'''

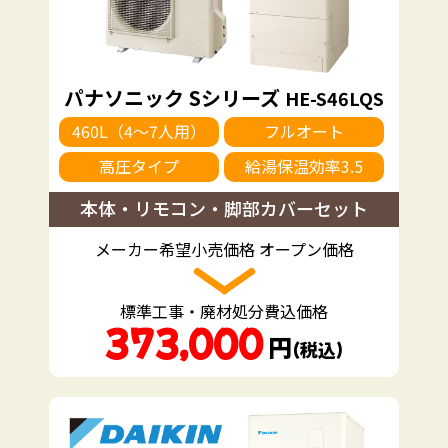
パナソニック Sシリーズ
HE-S46LQS
460L（4～7人用）
フルオート
高圧タイプ
給湯保温効率3.5
本体・リモコン・脚部カバーセット
メーカー希望小売価格 オープン価格
標準工事・廃材処分費込価格
373,000
円
（税込）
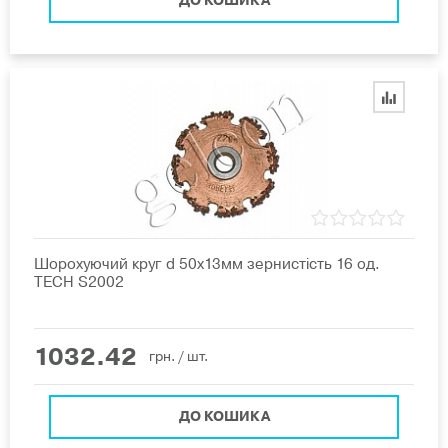
ДО КОШИКА
Шорохуючий круг d 50х13мм зернистість 16 од.
TECH S2002
1032.42
грн.
/ шт.
ДО КОШИКА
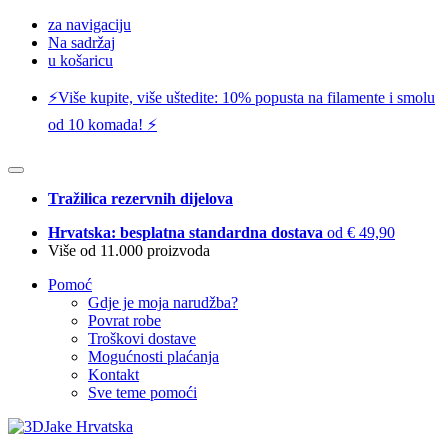
za navigaciju
Na sadržaj
u košaricu
⚡️Više kupite, više uštedite: 10% popusta na filamente i smolu
od 10 komada! ⚡️
Tražilica rezervnih dijelova
Hrvatska: besplatna standardna dostava
od € 49,90
Više od 11.000 proizvoda
Pomoć
Gdje je moja narudžba?
Povrat robe
Troškovi dostave
Mogućnosti plaćanja
Kontakt
Sve teme pomoći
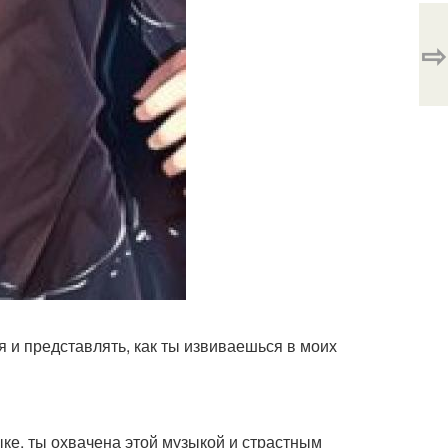
⇨
ся и представлять, как ты извиваешься в моих
ке, ты охвачена этой музыкой и страстным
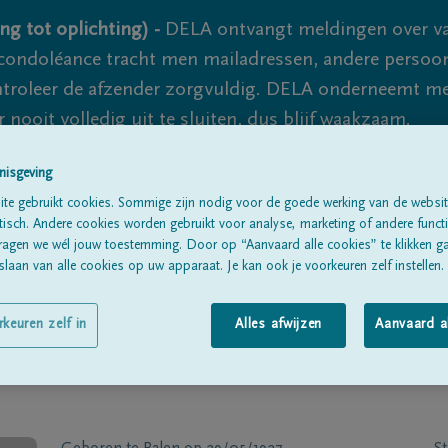
ng tot oplichting) -
DELA ontvangt meldingen over va
ondoléance tracht men mailadressen, andere persoon
controleer de afzender zorgvuldig. DELA onderneemt m
 nooit volledig uit te sluiten, dus blijf waakzaam.
nisgeving
te gebruikt cookies. Sommige zijn nodig voor de goede werking van de websit
Alle rouwberichten
Over ons
B
sch. Andere cookies worden gebruikt voor analyse, marketing of andere functio
ragen we wél jouw toestemming. Door op “Aanvaard alle cookies” te klikken g
laan van alle cookies op uw apparaat. Je kan ook je voorkeuren zelf instellen.
rkeuren zelf in
Alles afwijzen
Aanvaard a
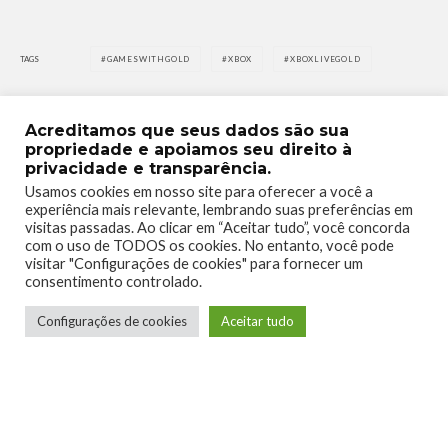
TAGS
GAMESWITHGOLD
XBOX
XBOXLIVEGOLD
Acreditamos que seus dados são sua
propriedade e apoiamos seu direito à
privacidade e transparência.
Usamos cookies em nosso site para oferecer a você a
0
0
experiência mais relevante, lembrando suas preferências em
visitas passadas. Ao clicar em “Aceitar tudo”, você concorda
com o uso de TODOS os cookies. No entanto, você pode
visitar "Configurações de cookies" para fornecer um
consentimento controlado.
Configurações de cookies
Aceitar tudo
0
0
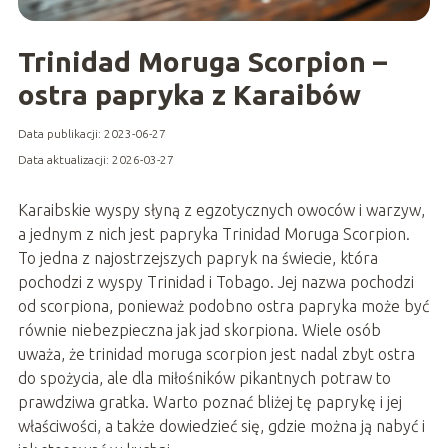
Trinidad Moruga Scorpion –
ostra papryka z Karaibów
Data publikacji: 2023-06-27
Data aktualizacji: 2026-03-27
Karaibskie wyspy słyną z egzotycznych owoców i warzyw,
a jednym z nich jest papryka Trinidad Moruga Scorpion.
To jedna z najostrzejszych papryk na świecie, która
pochodzi z wyspy Trinidad i Tobago. Jej nazwa pochodzi
od scorpiona, ponieważ podobno ostra papryka może być
równie niebezpieczna jak jad skorpiona. Wiele osób
uważa, że trinidad moruga scorpion jest nadal zbyt ostra
do spożycia, ale dla miłośników pikantnych potraw to
prawdziwa gratka. Warto poznać bliżej tę paprykę i jej
właściwości, a także dowiedzieć się, gdzie można ją nabyć i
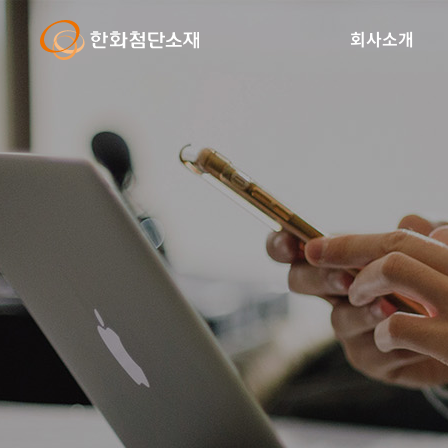
글
본
로
문
회사소개
벌
바
내
로
비
가
게
기
이
션
바
로
가
기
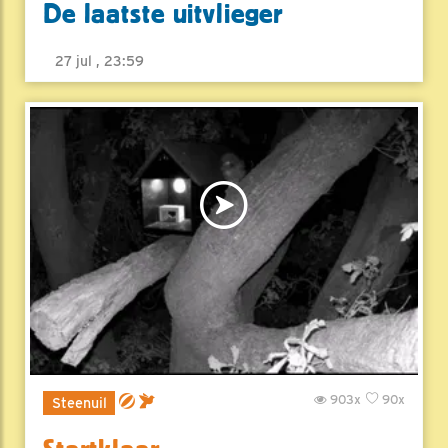
De laatste uitvlieger
27 jul , 23:59
903x
90x
Steenuil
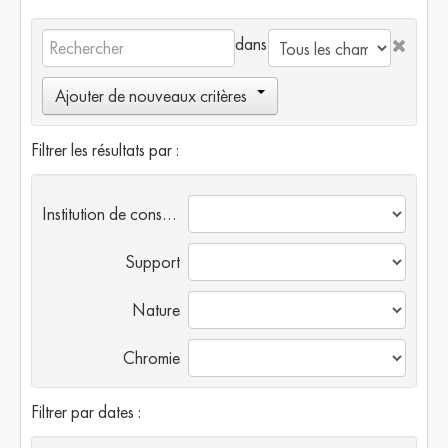
dans
Ajouter de nouveaux critères
Filtrer les résultats par :
Institution de conservation
Support
Nature
Chromie
Filtrer par dates :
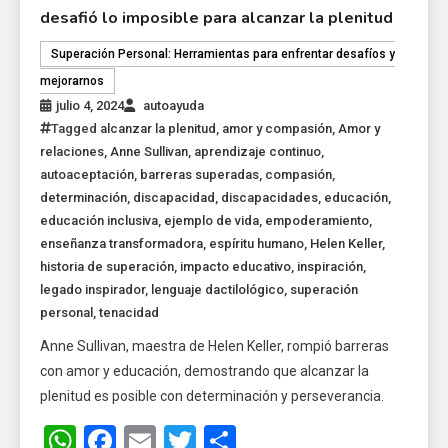
desafió lo imposible para alcanzar la plenitud
Superación Personal: Herramientas para enfrentar desafíos y
mejorarnos
julio 4, 2024
autoayuda
Tagged
alcanzar la plenitud
,
amor y compasión
,
Amor y
relaciones
,
Anne Sullivan
,
aprendizaje continuo
,
autoaceptación
,
barreras superadas
,
compasión
,
determinación
,
discapacidad
,
discapacidades
,
educación
,
educación inclusiva
,
ejemplo de vida
,
empoderamiento
,
enseñanza transformadora
,
espíritu humano
,
Helen Keller
,
historia de superación
,
impacto educativo
,
inspiración
,
legado inspirador
,
lenguaje dactilológico
,
superación
personal
,
tenacidad
Anne Sullivan, maestra de Helen Keller, rompió barreras
con amor y educación, demostrando que alcanzar la
plenitud es posible con determinación y perseverancia.
WhatsApp
Facebook
Email
Twitter
Share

'''

# WORK ITEM
Find and copy each line in the material above where the string "Helen" occurs.

# EXERCISE SOLUTION
Helen Keller
Anne Sullivan, maestra de Helen Keller, rompió barreras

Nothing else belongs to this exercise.